#### [WRITTEN TASK]
Count how many lines hold "inputs" in the records, and respond with that number by itself.

#### [RECORD SET]
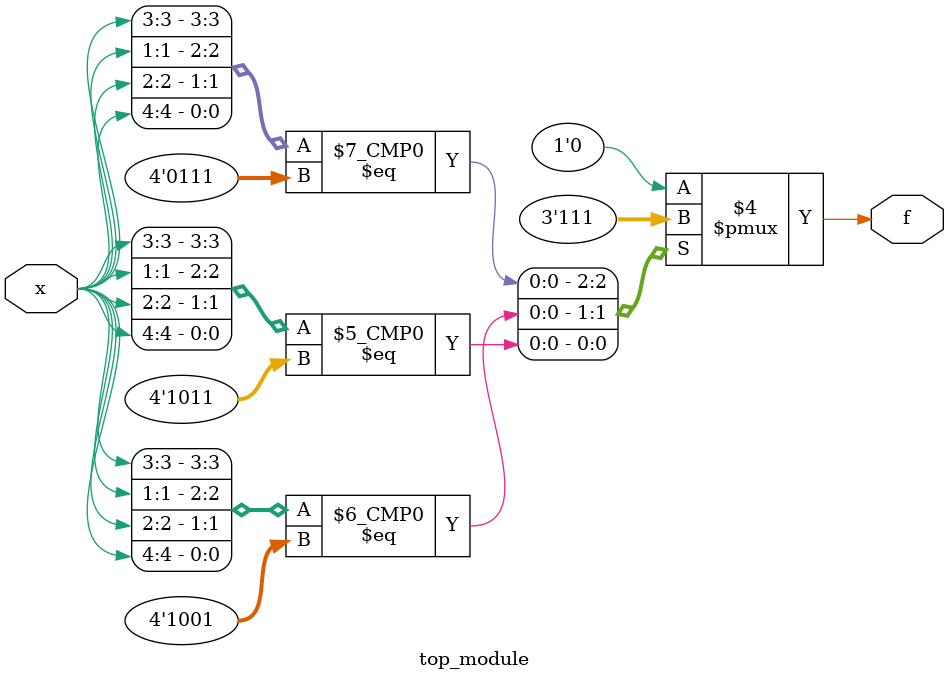
<source format=sv>
module top_module (
    input [4:1] x,
    output logic f
);

always_comb begin
    case ({x[3], x[1], x[2], x[4]})
        4'b0011: f = 1'b0;
        4'b0101: f = 1'b0;
        4'b0111: f = 1'b1;
        4'b1001: f = 1'b1;
        4'b1011: f = 1'b1;
        4'b1100: f = 1'b0;
        default: f = 1'b0; // Assign don't-care conditions to 0
    endcase
end

endmodule

</source>
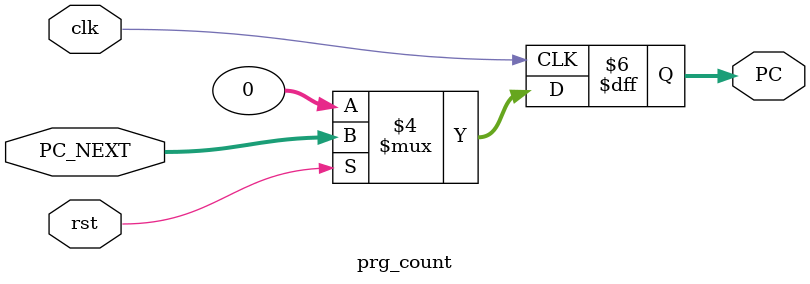
<source format=v>
`timescale 1ns / 1ps


module prg_count(
    input rst, clk,
    input [31:0] PC_NEXT,
    output reg [31:0] PC
    );
    
    always @(posedge clk)
        begin
            if (rst == 1'b0)
                begin
                    PC <= 32'h00000000;
                end 
            else 
                begin
                    PC <= PC_NEXT;
                end
        end 
endmodule

</source>
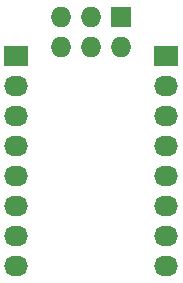
<source format=gbr>
G04 #@! TF.FileFunction,Soldermask,Bot*
%FSLAX46Y46*%
G04 Gerber Fmt 4.6, Leading zero omitted, Abs format (unit mm)*
G04 Created by KiCad (PCBNEW no-vcs-found-product) date Wed 15 Jul 2015 01:59:35 AM PDT*
%MOMM*%
G01*
G04 APERTURE LIST*
%ADD10C,0.100000*%
%ADD11R,1.727200X1.727200*%
%ADD12O,1.727200X1.727200*%
%ADD13R,2.032000X1.727200*%
%ADD14O,2.032000X1.727200*%
G04 APERTURE END LIST*
D10*
D11*
X143510000Y-91059000D03*
D12*
X143510000Y-93599000D03*
X140970000Y-91059000D03*
X140970000Y-93599000D03*
X138430000Y-91059000D03*
X138430000Y-93599000D03*
D13*
X134620000Y-94361000D03*
D14*
X134620000Y-96901000D03*
X134620000Y-99441000D03*
X134620000Y-101981000D03*
X134620000Y-104521000D03*
X134620000Y-107061000D03*
X134620000Y-109601000D03*
X134620000Y-112141000D03*
D13*
X147320000Y-94361000D03*
D14*
X147320000Y-96901000D03*
X147320000Y-99441000D03*
X147320000Y-101981000D03*
X147320000Y-104521000D03*
X147320000Y-107061000D03*
X147320000Y-109601000D03*
X147320000Y-112141000D03*
M02*

</source>
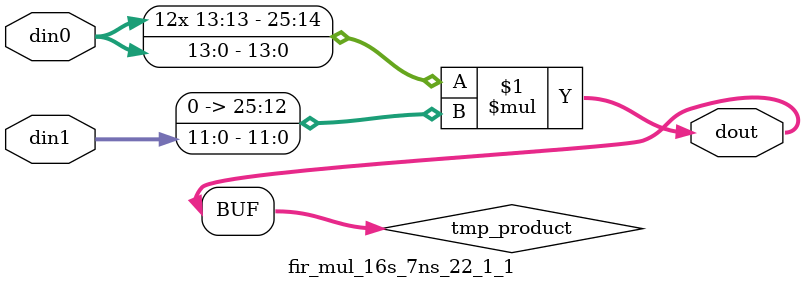
<source format=v>

`timescale 1 ns / 1 ps

  module fir_mul_16s_7ns_22_1_1(din0, din1, dout);
parameter ID = 1;
parameter NUM_STAGE = 0;
parameter din0_WIDTH = 14;
parameter din1_WIDTH = 12;
parameter dout_WIDTH = 26;

input [din0_WIDTH - 1 : 0] din0; 
input [din1_WIDTH - 1 : 0] din1; 
output [dout_WIDTH - 1 : 0] dout;

wire signed [dout_WIDTH - 1 : 0] tmp_product;












assign tmp_product = $signed(din0) * $signed({1'b0, din1});









assign dout = tmp_product;







endmodule

</source>
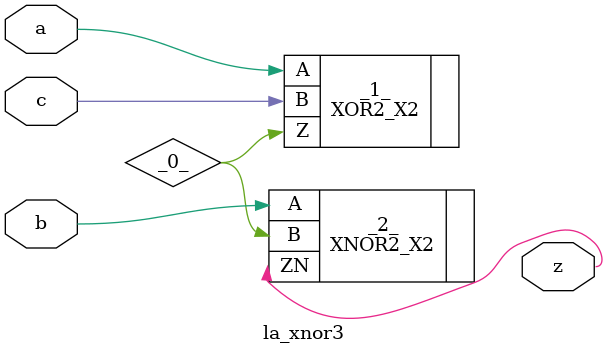
<source format=v>

/* Generated by Yosys 0.44 (git sha1 80ba43d26, g++ 11.4.0-1ubuntu1~22.04 -fPIC -O3) */

(* top =  1  *)
(* src = "inputs/la_xnor3.v:10.1-21.10" *)
module la_xnor3 (
    a,
    b,
    c,
    z
);
  wire _0_;
  (* src = "inputs/la_xnor3.v:13.12-13.13" *)
  input a;
  wire a;
  (* src = "inputs/la_xnor3.v:14.12-14.13" *)
  input b;
  wire b;
  (* src = "inputs/la_xnor3.v:15.12-15.13" *)
  input c;
  wire c;
  (* src = "inputs/la_xnor3.v:16.12-16.13" *)
  output z;
  wire z;
  XOR2_X2 _1_ (
      .A(a),
      .B(c),
      .Z(_0_)
  );
  XNOR2_X2 _2_ (
      .A (b),
      .B (_0_),
      .ZN(z)
  );
endmodule

</source>
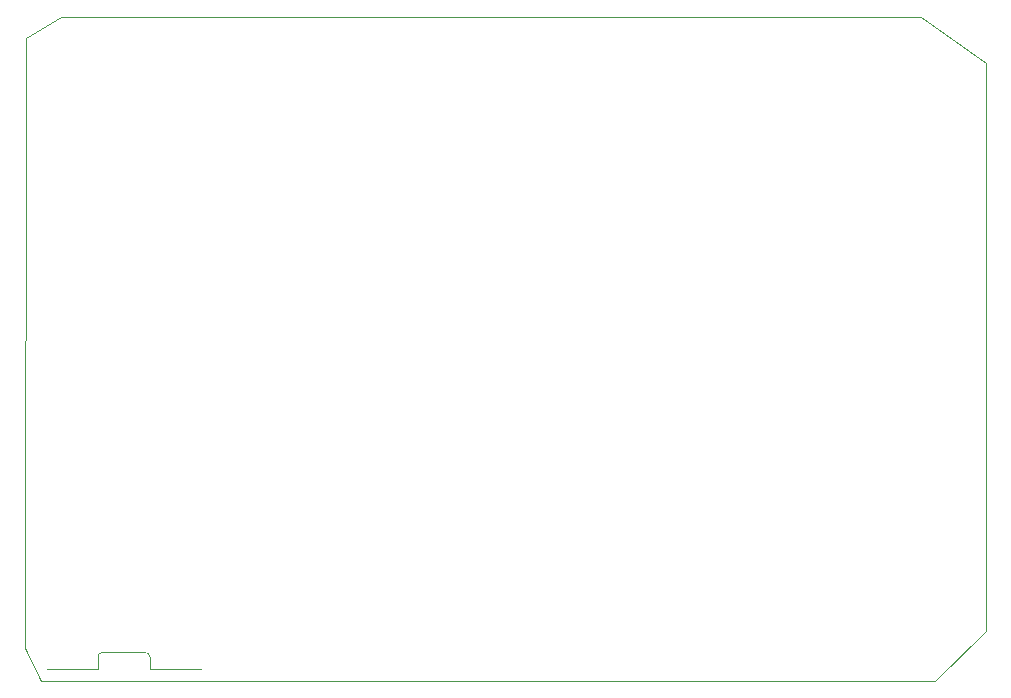
<source format=gbr>
%TF.GenerationSoftware,KiCad,Pcbnew,7.0.6*%
%TF.CreationDate,2023-11-13T16:35:45+01:00*%
%TF.ProjectId,c64sid,63363473-6964-42e6-9b69-6361645f7063,rev?*%
%TF.SameCoordinates,Original*%
%TF.FileFunction,Profile,NP*%
%FSLAX46Y46*%
G04 Gerber Fmt 4.6, Leading zero omitted, Abs format (unit mm)*
G04 Created by KiCad (PCBNEW 7.0.6) date 2023-11-13 16:35:45*
%MOMM*%
%LPD*%
G01*
G04 APERTURE LIST*
%TA.AperFunction,Profile*%
%ADD10C,0.100000*%
%TD*%
%TA.AperFunction,Profile*%
%ADD11C,0.120000*%
%TD*%
G04 APERTURE END LIST*
D10*
X85800000Y-103500000D02*
X87200000Y-106300000D01*
X85900000Y-51900000D02*
X85800000Y-103500000D01*
X167200000Y-102100000D02*
X167200000Y-54000000D01*
X161700000Y-50100000D02*
X88900000Y-50100000D01*
X167200000Y-54000000D02*
X161700000Y-50100000D01*
X88900000Y-50100000D02*
X85900000Y-51900000D01*
X87200000Y-106300000D02*
X162900000Y-106300000D01*
X162900000Y-106300000D02*
X167200000Y-102100000D01*
D11*
%TO.C,P1*%
X96400000Y-104300000D02*
G75*
G03*
X96000000Y-103900000I-400000J0D01*
G01*
X92400000Y-103900000D02*
G75*
G03*
X92000000Y-104300000I2J-400002D01*
G01*
X96400000Y-105300000D02*
X100700000Y-105300000D01*
X96400000Y-104300000D02*
X96400000Y-105300000D01*
X96000000Y-103900000D02*
X92400000Y-103900000D01*
X92000000Y-105300000D02*
X87700000Y-105300000D01*
X92000000Y-104300000D02*
X92000000Y-105300000D01*
%TD*%
M02*

</source>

#### [ANSWER SPACE]
5